Though they may have some freedom to operate in remote areas on the border, Campbell said, in general Mexican traffickers in the US appear to work hard to avoid American authorities.
“They have almost a paranoia about US law enforcement, because Mexican law enforcement is completely corruptible, and so when the cartel people get busted in Mexico, they can either shoot their way out or buy their way out or something,” he told Business Insider.
“But I feel like Mexican drug traffickers have an almost exaggerated respect for US law enforcement, so … they tread very lightly in the US.”
The cartels themselves are primarily interested in selling drugs, not fomenting violence or fighting to control territory in the US, Shirk said.
Amid the horrendous violence meted out by cartels in Mexico over the last decade, much of it in northern Mexico, US border communities — cities like El Paso and San Diego — have been among the safest places in the US.
Between 2008 and 2012 — when the Sinaloa cartel waged a bloody fight with the Juarez cartel for control of Ciudad Juarez, making that city one of the most violent places on earth — homicide rates in El Paso, right across the border, fluctuated between 2.8 and 3.4 homicides per 100,000 people, falling as low as 0.8 per 100,000 in 2010.
San Diego, right across the border from Tijuana, which is also a lucrative and contested trafficking territory, had an average homicide rate of 3.7 per 100,000 people between 2001 and 2015.
The national annual homicide rate over the last decade and half has averaged 5.2 per 100,000 people, according to FBI data.
“There’s a totally different business model north of the border,” Shirk said, “and a totally different kind of context in terms of law enforcement north of the border.”
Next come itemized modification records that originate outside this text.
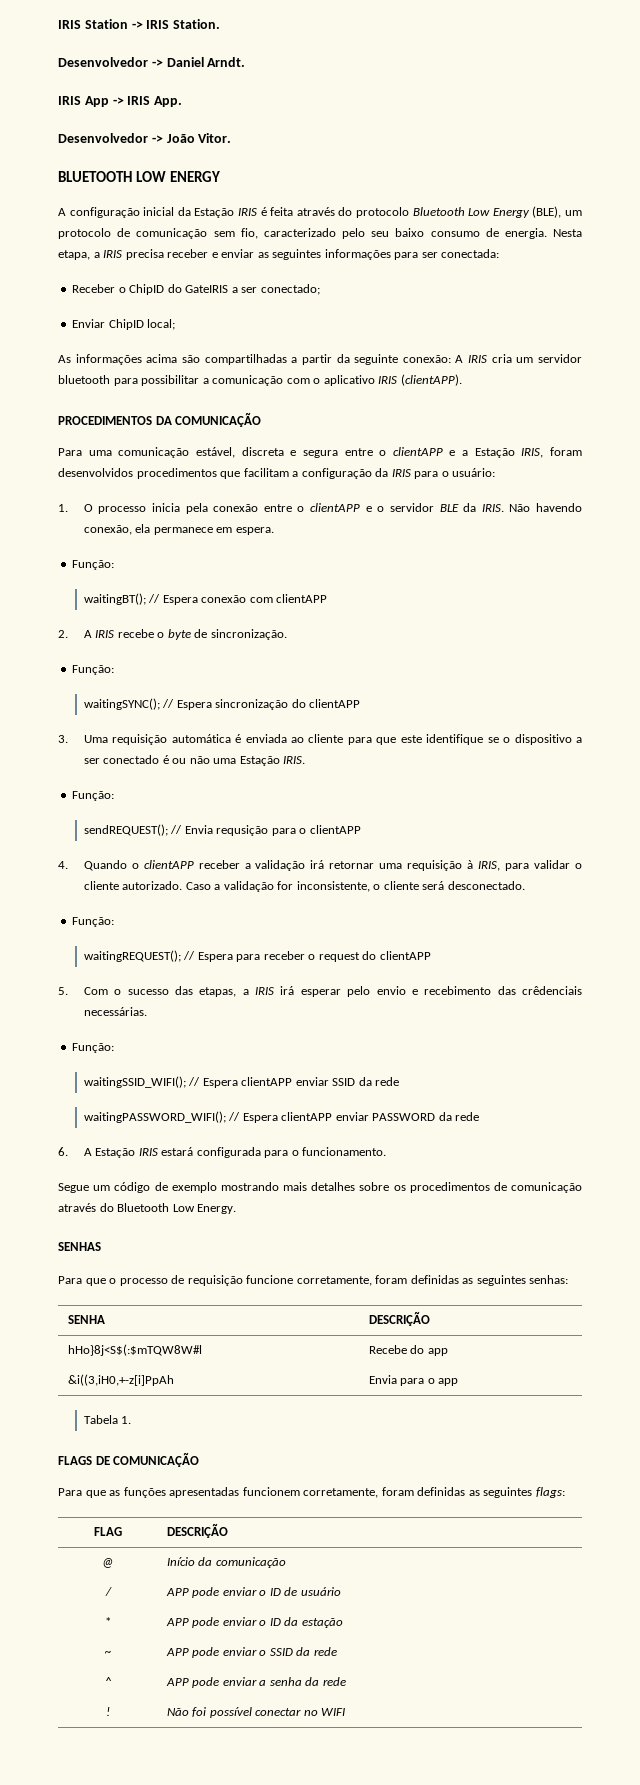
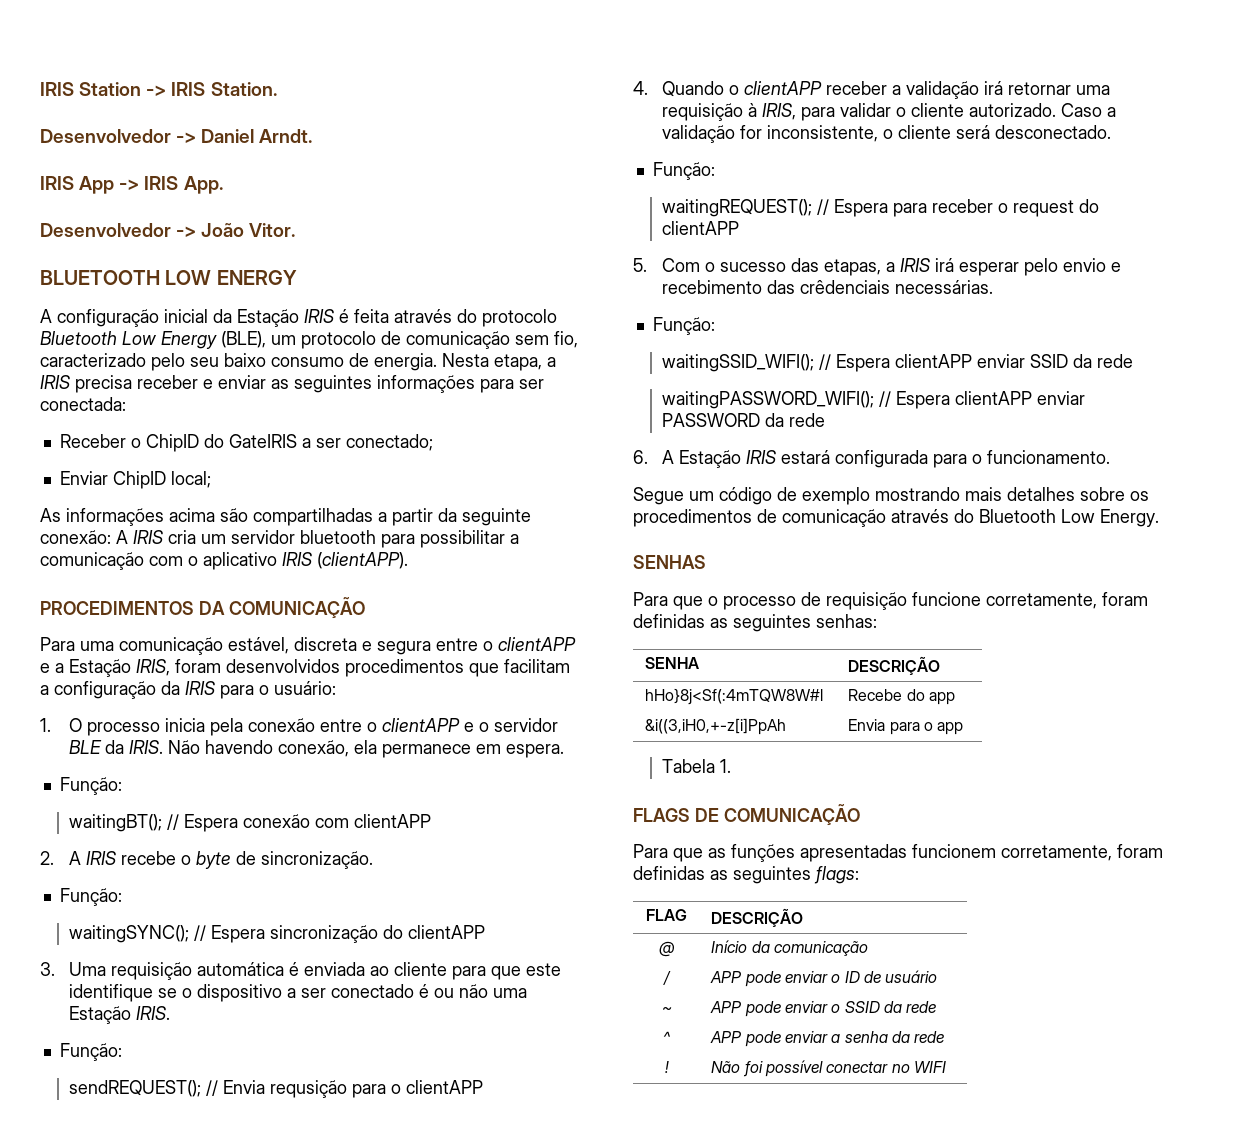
[67,1344,202,1356] hHo}8j<S$(:$mTQW8W#l -> [645,688,824,705] hHo}8j<Sf(:4mTQW8W#l
[105,1617,111,1626] [165,1617,343,1628] // * | APP pode enviar o ID da estação -> (938, 976) none

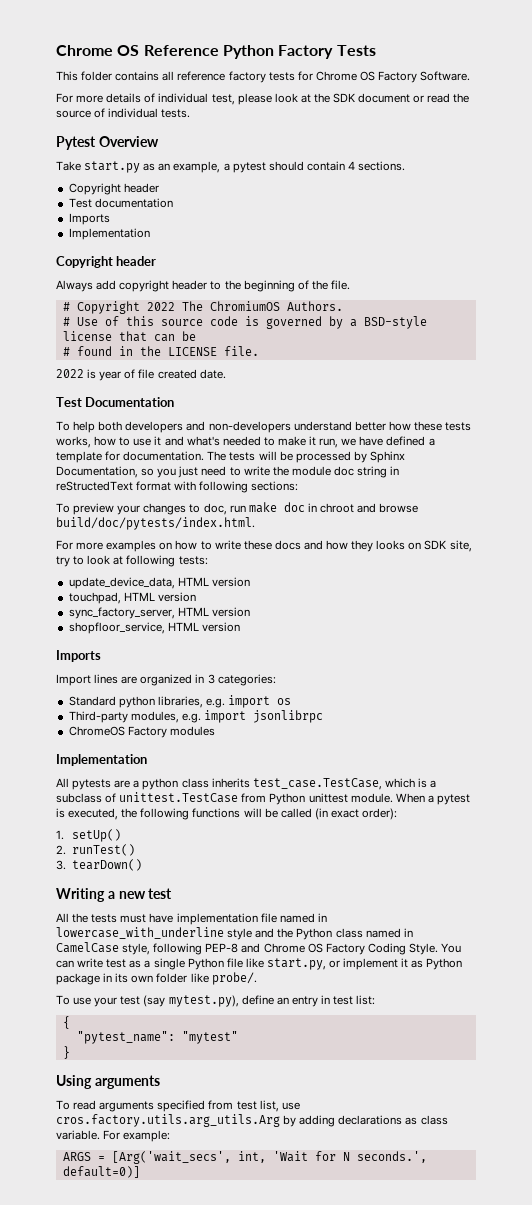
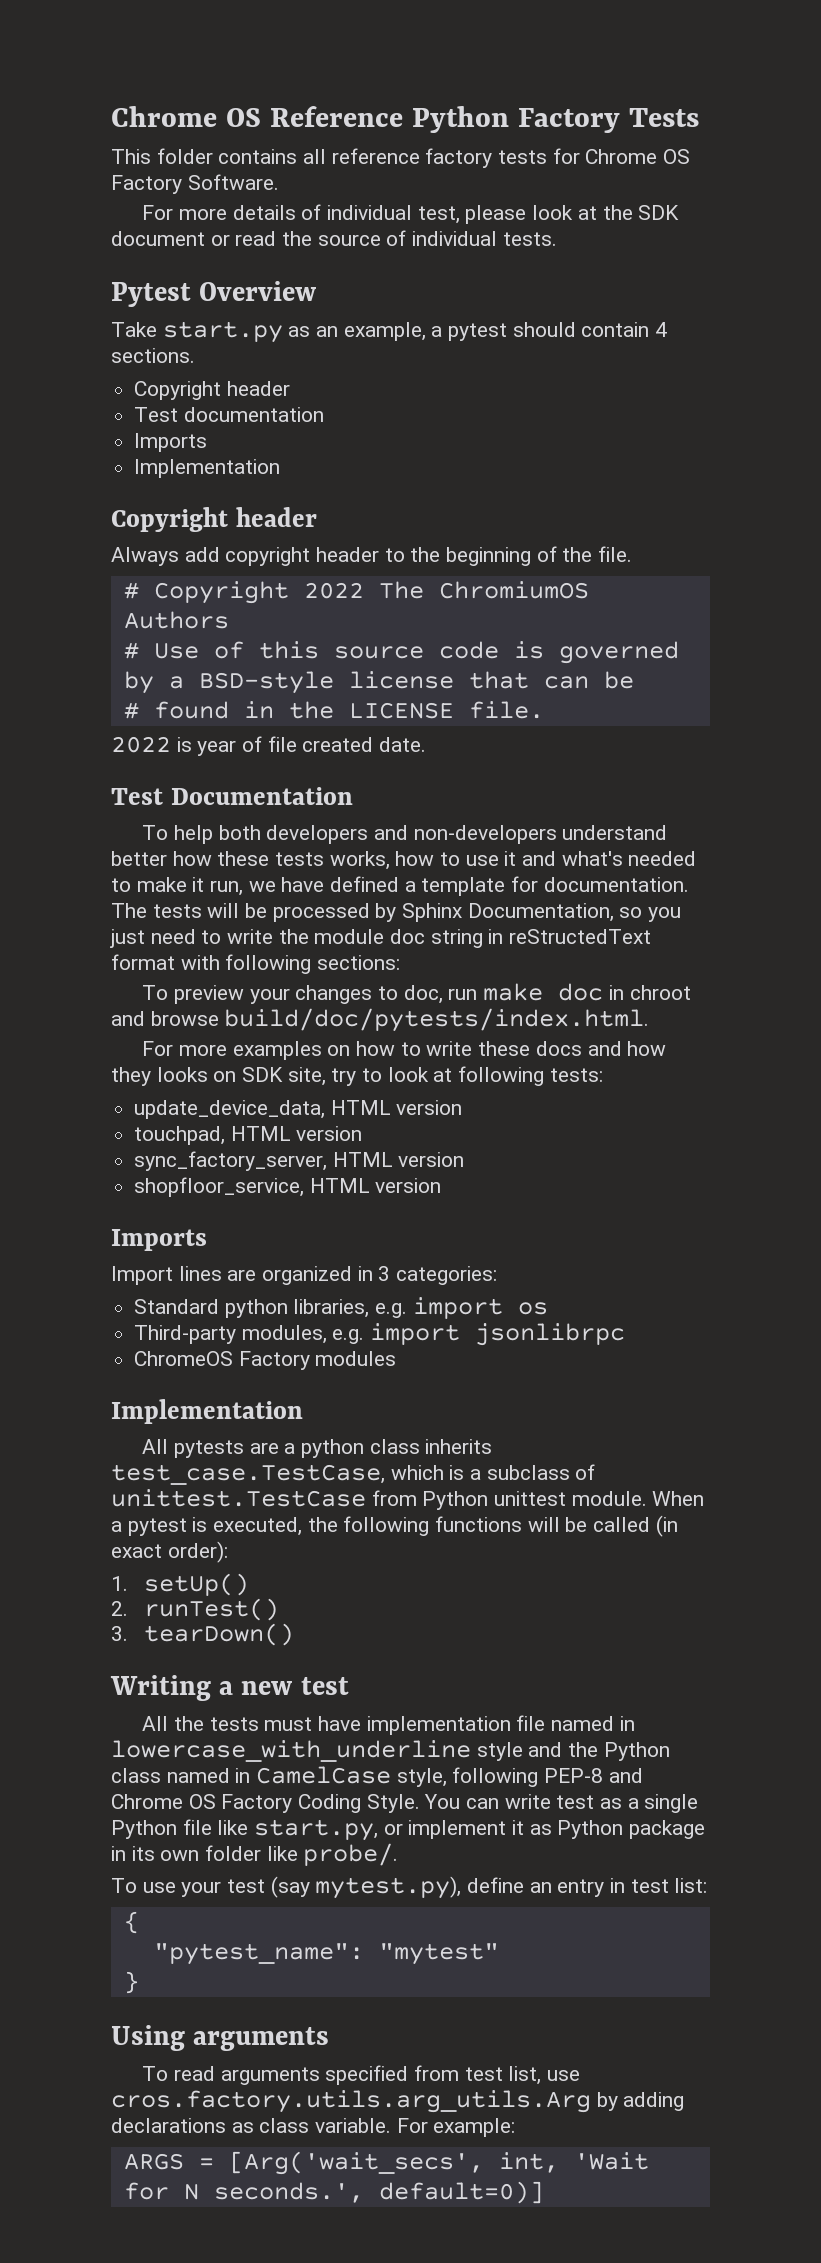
[286,301,343,311] Authors. -> [123,611,229,629] Authors

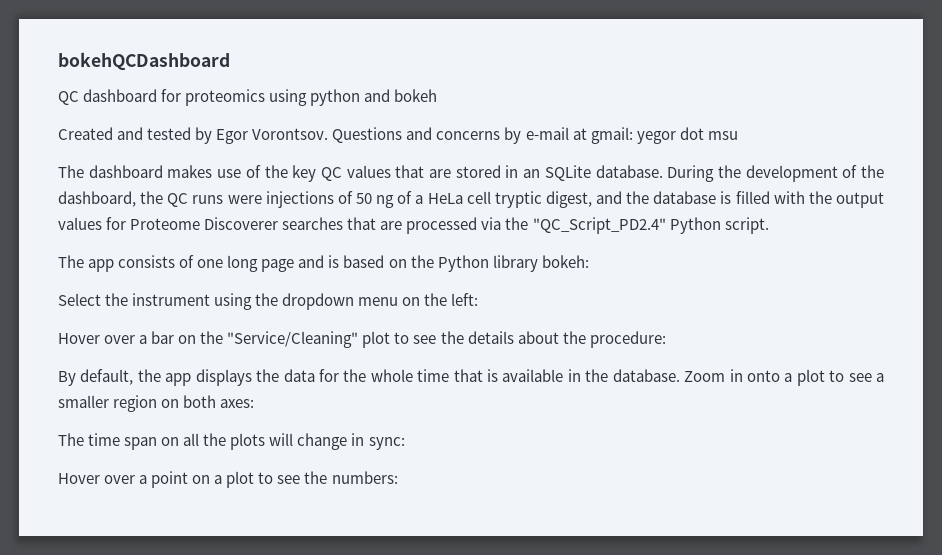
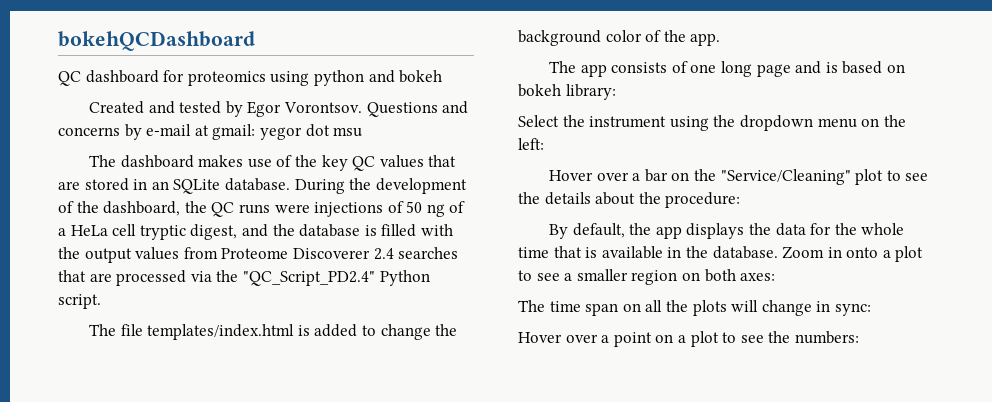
[106,217,127,230] for -> [183,247,218,259] from
(279, 223) none -> [373,248,394,260] 2.4
(769, 225) none -> [89,324,458,340] [518,30,721,46] // The file templates/index.html is added to change the background color of the app.
[410,255,589,272] the Python library bokeh: -> [518,84,616,100] bokeh library:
“These are transnational criminal organizations, and they operate on both sides of the border, and the only question is how they structure their operations, how they structure their business,” Shirk told Business Insider. “We have a very, I think, murky picture of how that works.”
Though questions remain about the nature of the activities in the US, major trafficking organizations have proven resilient in the face of pressure from law enforcement, as have the gangs that distribute those drugs in US markets.
Dismantling a gang like MS-13 would likely do little to permanently halt drug-distribution networks in the US. With transnational drug traffickers still seeking access to the lucrative US market — especially in light of a cocaine boom in Colombia that US officials worry could spur a rise in US consumption (though that increase is yet to be seen) — another local partner would soon appear.
“And if Mexican suppliers stopped bringing cocaine, heroin, and other drugs and synthetics and so forth into the country, those local feeder operations would be temporarily starved until they found suppliers from other places,” Shirk said, pointing to how Mexican traffickers assumed the mantle of weakening Colombian groups in the 1990s.
“In general drug-trafficking cartels are not a violent threat to US society or to the US military or the border patrol or US security,” Campbell told Business Insider. “It’s the subversion of the drugs themselves.”